Activity:
Would you print out every entry exactly as given?

Provided data:
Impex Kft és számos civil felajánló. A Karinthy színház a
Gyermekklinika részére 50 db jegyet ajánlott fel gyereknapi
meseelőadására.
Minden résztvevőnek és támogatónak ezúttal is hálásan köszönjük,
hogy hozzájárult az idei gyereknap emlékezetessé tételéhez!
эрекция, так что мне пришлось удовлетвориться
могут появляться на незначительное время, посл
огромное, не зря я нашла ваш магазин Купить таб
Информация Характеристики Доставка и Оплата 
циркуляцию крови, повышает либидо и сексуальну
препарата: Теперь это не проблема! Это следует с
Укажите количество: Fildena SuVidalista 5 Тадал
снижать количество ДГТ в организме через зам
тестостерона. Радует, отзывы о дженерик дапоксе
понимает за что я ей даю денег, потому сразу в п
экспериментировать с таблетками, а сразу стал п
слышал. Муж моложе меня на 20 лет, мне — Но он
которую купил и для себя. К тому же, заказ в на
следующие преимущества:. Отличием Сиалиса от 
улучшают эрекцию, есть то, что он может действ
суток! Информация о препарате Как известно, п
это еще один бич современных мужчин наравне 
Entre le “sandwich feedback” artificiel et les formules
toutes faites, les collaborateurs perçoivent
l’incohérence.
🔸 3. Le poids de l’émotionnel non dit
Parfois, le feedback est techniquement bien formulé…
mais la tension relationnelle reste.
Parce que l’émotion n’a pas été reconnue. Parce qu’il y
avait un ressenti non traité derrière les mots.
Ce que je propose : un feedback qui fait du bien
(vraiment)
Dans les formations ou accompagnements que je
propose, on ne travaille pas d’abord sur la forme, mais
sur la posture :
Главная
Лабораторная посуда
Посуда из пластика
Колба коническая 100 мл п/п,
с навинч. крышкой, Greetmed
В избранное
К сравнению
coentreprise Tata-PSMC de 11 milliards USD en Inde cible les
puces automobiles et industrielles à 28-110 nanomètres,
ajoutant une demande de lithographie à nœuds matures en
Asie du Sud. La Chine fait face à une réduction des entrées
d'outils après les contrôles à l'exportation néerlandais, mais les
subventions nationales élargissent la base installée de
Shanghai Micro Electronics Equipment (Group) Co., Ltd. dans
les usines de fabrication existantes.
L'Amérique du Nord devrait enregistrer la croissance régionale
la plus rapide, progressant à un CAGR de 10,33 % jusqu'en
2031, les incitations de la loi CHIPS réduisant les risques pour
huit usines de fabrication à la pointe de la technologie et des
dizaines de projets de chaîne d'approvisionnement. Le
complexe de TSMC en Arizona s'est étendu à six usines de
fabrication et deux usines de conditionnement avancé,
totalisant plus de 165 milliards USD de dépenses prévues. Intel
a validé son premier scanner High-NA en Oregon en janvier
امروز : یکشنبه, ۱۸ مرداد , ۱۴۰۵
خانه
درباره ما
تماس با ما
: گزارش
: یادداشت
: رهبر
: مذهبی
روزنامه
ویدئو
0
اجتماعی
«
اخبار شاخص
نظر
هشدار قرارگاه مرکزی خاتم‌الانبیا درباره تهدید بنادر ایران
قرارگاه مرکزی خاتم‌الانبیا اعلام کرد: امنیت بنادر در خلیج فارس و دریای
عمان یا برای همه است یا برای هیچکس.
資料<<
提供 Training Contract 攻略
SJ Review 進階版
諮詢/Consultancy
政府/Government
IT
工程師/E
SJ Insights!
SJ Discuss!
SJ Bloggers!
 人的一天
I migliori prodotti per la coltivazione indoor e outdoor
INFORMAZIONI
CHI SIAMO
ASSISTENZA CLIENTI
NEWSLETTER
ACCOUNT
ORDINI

Your solution:
Impex Kft és számos civil felajánló. A Karinthy színház a
Gyermekklinika részére 50 db jegyet ajánlott fel gyereknapi
meseelőadására.
Minden résztvevőnek és támogatónak ezúttal is hálásan köszönjük,
hogy hozzájárult az idei gyereknap emlékezetessé tételéhez!
эрекция, так что мне пришлось удовлетвориться
могут появляться на незначительное время, посл
огромное, не зря я нашла ваш магазин Купить таб
Информация Характеристики Доставка и Оплата 
циркуляцию крови, повышает либидо и сексуальну
препарата: Теперь это не проблема! Это следует с
Укажите количество: Fildena SuVidalista 5 Тадал
снижать количество ДГТ в организме через зам
тестостерона. Радует, отзывы о дженерик дапоксе
понимает за что я ей даю денег, потому сразу в п
экспериментировать с таблетками, а сразу стал п
слышал. Муж моложе меня на 20 лет, мне — Но он
которую купил и для себя. К тому же, заказ в на
следующие преимущества:. Отличием Сиалиса от 
улучшают эрекцию, есть то, что он может действ
суток! Информация о препарате Как известно, п
это еще один бич современных мужчин наравне 
Entre le “sandwich feedback” artificiel et les formules
toutes faites, les collaborateurs perçoivent
l’incohérence.
🔸 3. Le poids de l’émotionnel non dit
Parfois, le feedback est techniquement bien formulé…
mais la tension relationnelle reste.
Parce que l’émotion n’a pas été reconnue. Parce qu’il y
avait un ressenti non traité derrière les mots.
Ce que je propose : un feedback qui fait du bien
(vraiment)
Dans les formations ou accompagnements que je
propose, on ne travaille pas d’abord sur la forme, mais
sur la posture :
Главная
Лабораторная посуда
Посуда из пластика
Колба коническая 100 мл п/п,
с навинч. крышкой, Greetmed
В избранное
К сравнению
coentreprise Tata-PSMC de 11 milliards USD en Inde cible les
puces automobiles et industrielles à 28-110 nanomètres,
ajoutant une demande de lithographie à nœuds matures en
Asie du Sud. La Chine fait face à une réduction des entrées
d'outils après les contrôles à l'exportation néerlandais, mais les
subventions nationales élargissent la base installée de
Shanghai Micro Electronics Equipment (Group) Co., Ltd. dans
les usines de fabrication existantes.
L'Amérique du Nord devrait enregistrer la croissance régionale
la plus rapide, progressant à un CAGR de 10,33 % jusqu'en
2031, les incitations de la loi CHIPS réduisant les risques pour
huit usines de fabrication à la pointe de la technologie et des
dizaines de projets de chaîne d'approvisionnement. Le
complexe de TSMC en Arizona s'est étendu à six usines de
fabrication et deux usines de conditionnement avancé,
totalisant plus de 165 milliards USD de dépenses prévues. Intel
a validé son premier scanner High-NA en Oregon en janvier
امروز : یکشنبه, ۱۸ مرداد , ۱۴۰۵
خانه
درباره ما
تماس با ما
: گزارش
: یادداشت
: رهبر
: مذهبی
روزنامه
ویدئو
0
اجتماعی
«
اخبار شاخص
نظر
هشدار قرارگاه مرکزی خاتم‌الانبیا درباره تهدید بنادر ایران
قرارگاه مرکزی خاتم‌الانبیا اعلام کرد: امنیت بنادر در خلیج فارس و دریای
عمان یا برای همه است یا برای هیچکس.
資料<<
提供 Training Contract 攻略
SJ Review 進階版
諮詢/Consultancy
政府/Government
IT
工程師/E
SJ Insights!
SJ Discuss!
SJ Bloggers!
 人的一天
I migliori prodotti per la coltivazione indoor e outdoor
INFORMAZIONI
CHI SIAMO
ASSISTENZA CLIENTI
NEWSLETTER
ACCOUNT
ORDINI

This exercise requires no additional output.